レニーは呆れたようにため息をついて、ふふっと笑い出す。

「本当に辺境伯様が好きなんですね。」

好き、好き、すき?

その言葉が何故かしっくりくる。

兄上は話してみるととても優しいし、寝るときに頭を撫でてくれたときは安心した。

僕は兄上を尊敬しているだけじゃなく、好きなのか。

「ええ、大好きです。」

「うっ。」

レニーは眼鏡を手で押えた上、顔を背けた。

「僕、キルシュ様のファンクラブ作ります。」

「やめてください。」

僕はそんなに微笑んでいただろうか?



ーー★ーー



「起きてください、レニー。」

「うぁぅ、もうちょっと…。」

「一緒に一学期中間技能テストを受けようと言ったのはレニーでしょう?」

「でもぉ。」

思わずキルシュはため息をつく。

入学式の次の日、クラス内で自己紹介をした瞬間に僕の名は知れ渡った。学園中に。

廊下を歩けば皆が噂する。


実の親を断罪し、7歳にして辺境伯の座についたアーノルド  エトワーテルの弟だと。

辺境伯になっても兄上の断罪は続き、芋づる式に分かる悪事。爵位が無くなった貴族は後を絶たない。


だからこそ貴族はエトワーテルを恐れる。

これがエトワーテル辺境伯領で聞いた話。噂話の大半もこれだ。

しかし放課後の教室から聞こえてきた会話はこうだ。



「エトワーテル辺境伯はとんでもない悪事を働いているんだ。」

「はぁ?辺境伯は断罪人って話だろ?」

「いいや、逆だったんだよ。悪事に気づいてしまった人は全員殺されるんだ。」

「きゃー!怖い話かよ!」

「マジだったらやべー!背筋冷えてきた!」

「いやいや、マジマジ。知り合いの伯爵家から聞いたんだって!」

「えっじゃあエトワーテル辺境伯領が発展したのって...?」

「悪事でぼろもーけしたからよ。」

「「きゃー!!!あはは!」」



僕はレニーの布団においていた手を首に持ってくる。

嫌なことを思い出してしまった。

兄上が何やっているかなんて分からないが、エトワーテル辺境伯領を見れば兄上の人格はわかる。

少し気分を落ち着けよう。

「レニー、僕は先に行きますからね。」

朝の澄んだ空気で胸を満たせば、いつも通りだ。

僕がドアの方に歩き出そうとすると、手首を掴まれた。

「まって。」

僕が振り返ると綺麗な桜色の目と視線があった。

「君の良さを伝えるのは僕の役目さ!」

そう言ってレニーはぴょんとベッドから飛び起きた。

最近のレニーはずっとこうだ。なんか恥ずかしくてあまりいい反応は出来ないが、嫌な気持ちを吹っ飛ばしてくれる。

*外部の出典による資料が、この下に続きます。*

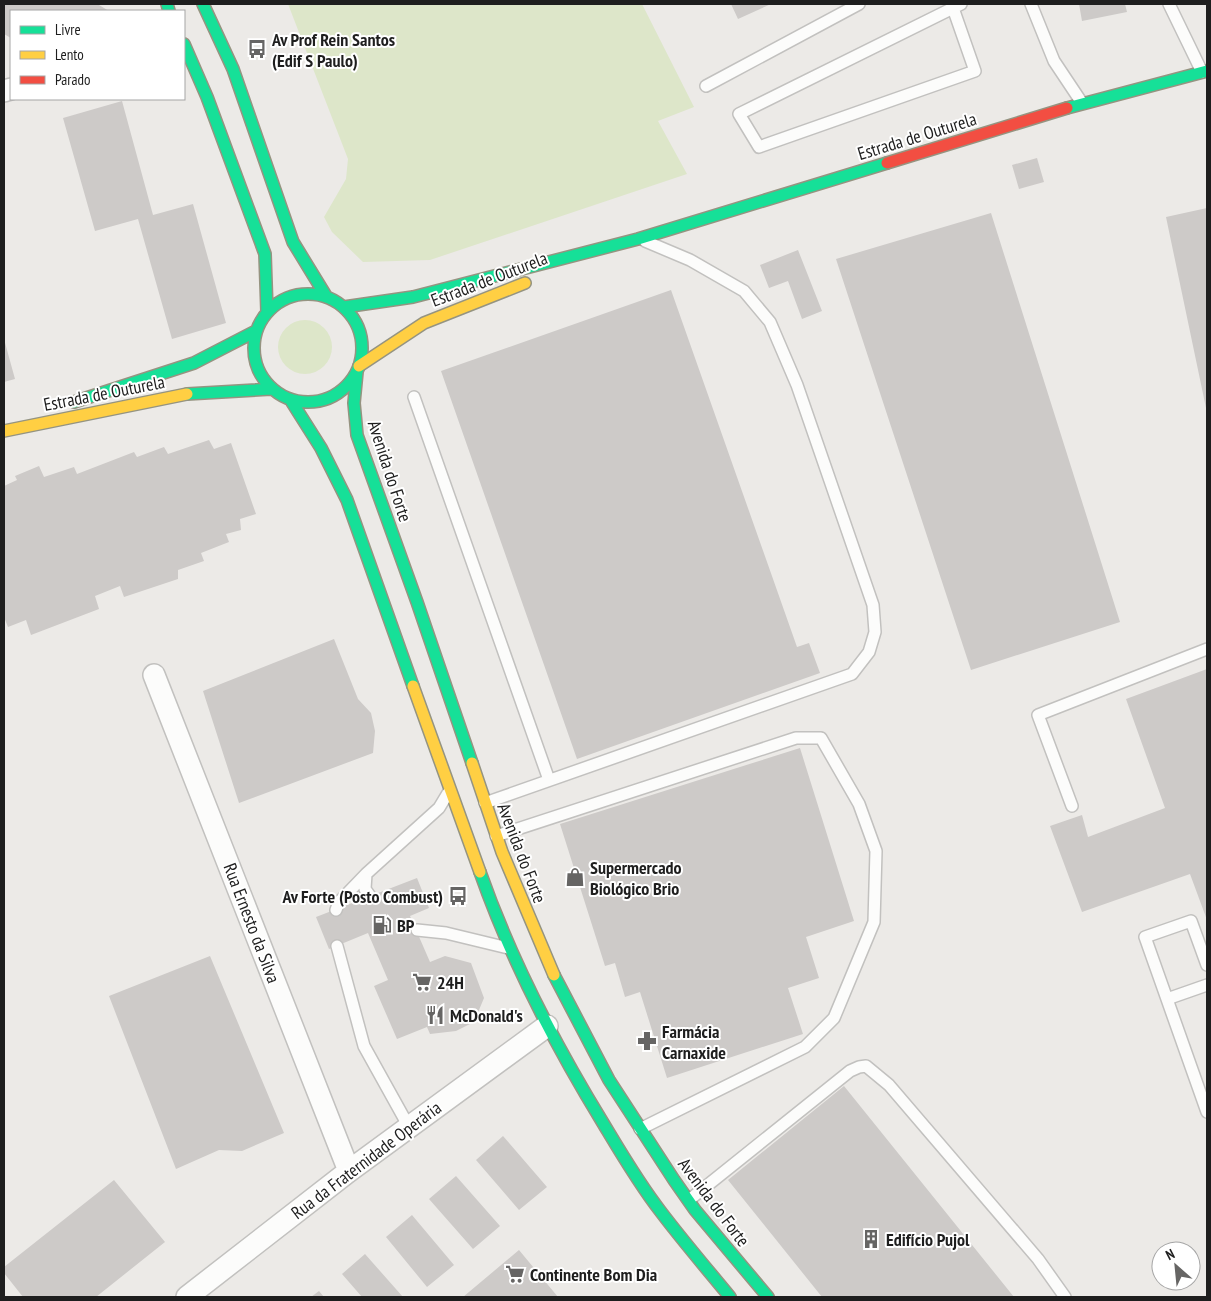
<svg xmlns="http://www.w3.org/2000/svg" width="1211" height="1301" font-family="'PT Sans Narrow',sans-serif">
  <rect width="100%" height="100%" fill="#eceae7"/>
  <path fill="#dde6c9" d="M288,4H642L694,107L658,121L687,174L430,260L363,262L332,232L324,217L346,179L348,159Z
    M278 347a27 27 0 1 1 54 0a27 27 0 1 1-54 0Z"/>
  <path fill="#cdcac8" d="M4,4L99,5L109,11H11V38L4,34Z
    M731,4H771L738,19Z
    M1079,4H1125L1127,12L1082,21Z
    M122,101L153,215L193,204L226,323L172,339L138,219L95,231L63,118Z
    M1037,158L1044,182L1019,189L1012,165Z
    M1207,208V408H1206L1166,217Z
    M991,213L1120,622L971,670L836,259Z
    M798,250L822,311L802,319L788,281L769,288L760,265Z
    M671,290L797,647L809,643L820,673L577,759L441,371Z
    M4,339L15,379L4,382Z
    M209,440L214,449L231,443L256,514L240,519L241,530L226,534L229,542L201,553L204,561L178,570V579L124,597L120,586L95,596L99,609L31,635L26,620L8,627L4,617V486L17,480L15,476L39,466L44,477L74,467L77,474L134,452L137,457L164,447L168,454Z
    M334,639L358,699L371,713L375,731L373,753L239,803L203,691Z
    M1207,669V920L1190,874L1082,912L1050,826L1082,815L1088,837L1165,808L1126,699Z
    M800,748L854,921L806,937L819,978L788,988L803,1034L667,1078L640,992L625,997L615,963L605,966L560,824Z
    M417,878L429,908L410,916L430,962L445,956L471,963L484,998L474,1022L456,1031L430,1034L427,1027L397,1039L374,986L388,980L368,933L329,949L316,917Z
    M210,956L284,1133L242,1151L219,1150L176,1169L109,996Z
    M844,1086L1014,1297H822L728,1180Z
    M503,1136L547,1187L519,1210L476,1160Z
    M456,1176L500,1226L473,1249L429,1199Z
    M114,1180L165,1242L96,1297H23L4,1273V1267Z
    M412,1215L454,1265L427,1287L386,1237Z
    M519,1250L558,1297H463Z
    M365,1254L403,1297H362L342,1274Z
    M319,1291L324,1297H311Z"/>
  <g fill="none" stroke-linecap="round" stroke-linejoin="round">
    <g stroke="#c2c1bf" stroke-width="14">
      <path id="lane" d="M1031,4L1054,61L1082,103
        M1169,4L1202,72
        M953,8L975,71L759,147L739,114L953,8L961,4
        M706,86L859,4
        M414,397L549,780
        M485,803L852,674L869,652L875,632L873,605L797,385L770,322L744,291L690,260L645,241
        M1072,806L1038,715L1207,649
        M496,836L796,738H821L859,804L876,851L874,922L834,1018L805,1047L640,1129
        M370,896L365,889L366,874L439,808L448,793
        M336,910L339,902L366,874
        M417,930L446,933L508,948
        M337,946L364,1046L409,1127
        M1207,965L1191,921L1145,937L1207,1112
        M1167,999L1207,985
        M689,1200L850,1071L859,1067L866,1066L889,1085L1038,1259L1065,1297"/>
    </g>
    <g stroke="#c2c1bf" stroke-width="24">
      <path id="street" d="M4,91L11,89
        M154,675L349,1171
        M187,1297L349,1171L547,1026"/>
    </g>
    <g stroke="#959481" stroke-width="14">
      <path id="fast" d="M167,4L169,11
        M203,4L233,69L293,242L326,296
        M184,44L207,97L265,254L267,312
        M1067,108L1207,71
        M254 348a54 54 0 1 1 108 0a54 54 0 1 1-108 0Z
        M344,307L413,297L638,239L887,163
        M357,372L354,403L357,435L417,602L472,763
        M187,394L271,389
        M290,399L321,448L347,500L413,686
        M74,402L194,363L256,331
        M480,872C511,960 554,1043 603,1123C621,1153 639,1184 661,1212C683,1241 707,1269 730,1297
        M554,975L609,1080L674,1180L695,1210L768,1297"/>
    </g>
    <g stroke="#959481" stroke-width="14">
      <path id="slow" d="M359,366L424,323L525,283
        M4,431L187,394
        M413,686L480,872
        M472,763L502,852L554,975"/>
    </g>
    <g stroke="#959481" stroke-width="14">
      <path id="jam" d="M887,163L1067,108"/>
    </g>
    <use href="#lane" stroke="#fcfcfb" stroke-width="11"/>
    <use href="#street" stroke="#fcfcfb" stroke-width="21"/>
    <use href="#fast" stroke="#16e098" stroke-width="11"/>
    <use href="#slow" stroke="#ffcf43" stroke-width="11"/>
    <use href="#jam" stroke="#f24e42" stroke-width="11"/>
  </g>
  <defs>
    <g id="bus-bare" transform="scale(1.5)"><path d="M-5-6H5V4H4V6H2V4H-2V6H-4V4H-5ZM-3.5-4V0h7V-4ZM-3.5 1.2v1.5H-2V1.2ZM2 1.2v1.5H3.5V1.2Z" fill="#666564" stroke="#fff" stroke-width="2.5" paint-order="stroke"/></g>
    <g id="shop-bare" transform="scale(1.5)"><path d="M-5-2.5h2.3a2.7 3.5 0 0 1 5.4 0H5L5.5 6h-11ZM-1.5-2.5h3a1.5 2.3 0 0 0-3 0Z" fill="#666564" stroke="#fff" stroke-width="2.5" paint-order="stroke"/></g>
    <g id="fuel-bare" transform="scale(1.5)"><path d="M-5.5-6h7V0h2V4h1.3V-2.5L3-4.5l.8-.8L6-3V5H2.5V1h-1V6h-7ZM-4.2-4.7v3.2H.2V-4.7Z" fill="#666564" stroke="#fff" stroke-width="2.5" paint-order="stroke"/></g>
    <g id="supermarket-bare" transform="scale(1.5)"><path d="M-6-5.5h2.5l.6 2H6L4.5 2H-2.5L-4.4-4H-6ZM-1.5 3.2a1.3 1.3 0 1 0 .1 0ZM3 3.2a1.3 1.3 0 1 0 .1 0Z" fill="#666564" stroke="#fff" stroke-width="2.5" paint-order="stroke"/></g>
    <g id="restaurant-bare" transform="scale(1.5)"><path d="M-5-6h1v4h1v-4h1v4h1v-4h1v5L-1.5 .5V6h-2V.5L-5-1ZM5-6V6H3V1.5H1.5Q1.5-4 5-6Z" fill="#666564" stroke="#fff" stroke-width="2.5" paint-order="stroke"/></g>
    <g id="pharmacy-bare" transform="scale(1.5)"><path d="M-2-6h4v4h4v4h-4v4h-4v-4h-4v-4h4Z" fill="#666564" stroke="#fff" stroke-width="2.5" paint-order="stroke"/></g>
    <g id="building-bare" transform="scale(1.5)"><path d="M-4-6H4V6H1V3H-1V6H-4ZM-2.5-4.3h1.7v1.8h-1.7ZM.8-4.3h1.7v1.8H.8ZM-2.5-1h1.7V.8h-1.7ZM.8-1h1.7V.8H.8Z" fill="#666564" stroke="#fff" stroke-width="2.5" paint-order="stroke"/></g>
  </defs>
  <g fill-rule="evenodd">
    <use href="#bus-bare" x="257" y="49"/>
    <use href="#shop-bare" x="575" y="877"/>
    <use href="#bus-bare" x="458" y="896"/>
    <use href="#fuel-bare" x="382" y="925"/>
    <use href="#supermarket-bare" x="422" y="982"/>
    <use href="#restaurant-bare" x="435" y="1015"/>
    <use href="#pharmacy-bare" x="647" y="1041"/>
    <use href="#building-bare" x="871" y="1239"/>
    <use href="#supermarket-bare" x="515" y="1274"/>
  </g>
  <g text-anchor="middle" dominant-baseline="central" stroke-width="4" stroke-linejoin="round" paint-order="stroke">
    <g font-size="18" font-weight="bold" fill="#1e1e1e" stroke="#fff" text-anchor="start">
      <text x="272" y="39">Av Prof Rein Santos<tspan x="272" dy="21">(Edif S Paulo)</tspan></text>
      <text x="590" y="867">Supermercado<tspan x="590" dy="21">Biológico Brio</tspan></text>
      <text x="443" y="896" text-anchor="end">Av Forte (Posto Combust)</text>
      <text x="397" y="925">BP</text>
      <text x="437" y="982">24H</text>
      <text x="450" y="1015">McDonald's</text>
      <text x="662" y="1031">Farmácia<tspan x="662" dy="21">Carnaxide</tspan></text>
      <text x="886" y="1239">Edifício Pujol</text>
      <text x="530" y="1274">Continente Bom Dia</text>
    </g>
    <g font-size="18" fill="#1e1e1e" stroke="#fff">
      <text transform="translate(917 136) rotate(-17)">Estrada de Outurela</text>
      <text transform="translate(489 279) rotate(-21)">Estrada de Outurela</text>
      <text transform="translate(104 393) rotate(-11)">Estrada de Outurela</text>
      <text transform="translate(390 471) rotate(72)">Avenida do Forte</text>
      <text transform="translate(522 853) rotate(69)">Avenida do Forte</text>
      <text transform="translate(252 923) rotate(69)">Rua Ernesto da Silva</text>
      <text transform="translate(366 1160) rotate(-37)">Rua da Fraternidade Operária</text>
      <text transform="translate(714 1202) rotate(53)">Avenida do Forte</text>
    </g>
  </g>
  <rect width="1211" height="1301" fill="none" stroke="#1e1e1e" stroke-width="10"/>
  <rect x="10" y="10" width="175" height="90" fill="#ffffff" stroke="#a5a5a5"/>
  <rect x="20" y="26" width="25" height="8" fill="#16e098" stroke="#a5a5a5"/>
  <text x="55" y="35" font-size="15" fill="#1e1e1e">Livre</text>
  <rect x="20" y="51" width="25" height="8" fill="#ffcf43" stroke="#a5a5a5"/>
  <text x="55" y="60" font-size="15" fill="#1e1e1e">Lento</text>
  <rect x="20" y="76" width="25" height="8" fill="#f24e42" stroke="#a5a5a5"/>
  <text x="55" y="85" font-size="15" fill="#1e1e1e">Parado</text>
  <g transform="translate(1176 1266) rotate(333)"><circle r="24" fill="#ffffff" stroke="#a5a5a5"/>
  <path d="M0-4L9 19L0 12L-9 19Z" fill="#666564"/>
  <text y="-8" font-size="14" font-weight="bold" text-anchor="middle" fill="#1e1e1e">N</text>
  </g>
</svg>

僕もレニーが落ち込んだとき、そばにいてあげたいと思う。友達...だと僕は思っている。

そんなことを考えているとレニーがこっちをじっと見ている気がする。

「どうしたのですか?」

「キルシュ様が笑っている気がして。」

僕は不思議に思う。

「でもいつもは僕が笑うと、手で目を覆うじゃないですか。」

「今は裸眼なので大丈夫です!」

そんないい笑顔で言われても。

そうだ。

キルシュはいいイタズラを思いついたと、レニーに近づく。

意地悪をするのは下手かもしれないけど、思いつくことは天才かもしれない。

「レニーは近視?」

「はい!手を前に伸ばしたとき指先さえボケてしまって。」

レニーは話しながら制服に着替える。

「じゃあここまで来たらよく見えるの?」

シャツのボタンを止めているレニーを覗き込むように、僕は目を合わせる。

ウキウキしているのを表情に出すのも忘れない。

「ヒュッ。」

レニーは仰け反って後ろに引こうとするので、腰を掴む。

僕はマントを贈呈された成績優秀者。体術だってもちろん出来る。

逃げられないようにするには腰を掴むのが1番、だと思ったんだけど。

レニーは手で顔を覆ってしまった。

「.........美しいです。」

レニーは後ろに引こうと抵抗しながらも、絞り出すようにそう言う。

僕は思わず笑い出す。

するとレニーは指の隙間から僕を見ようとするので、手を退けようとしたり、腕を引っ張ったり、その後も僕たちの攻防はしばらく続いた。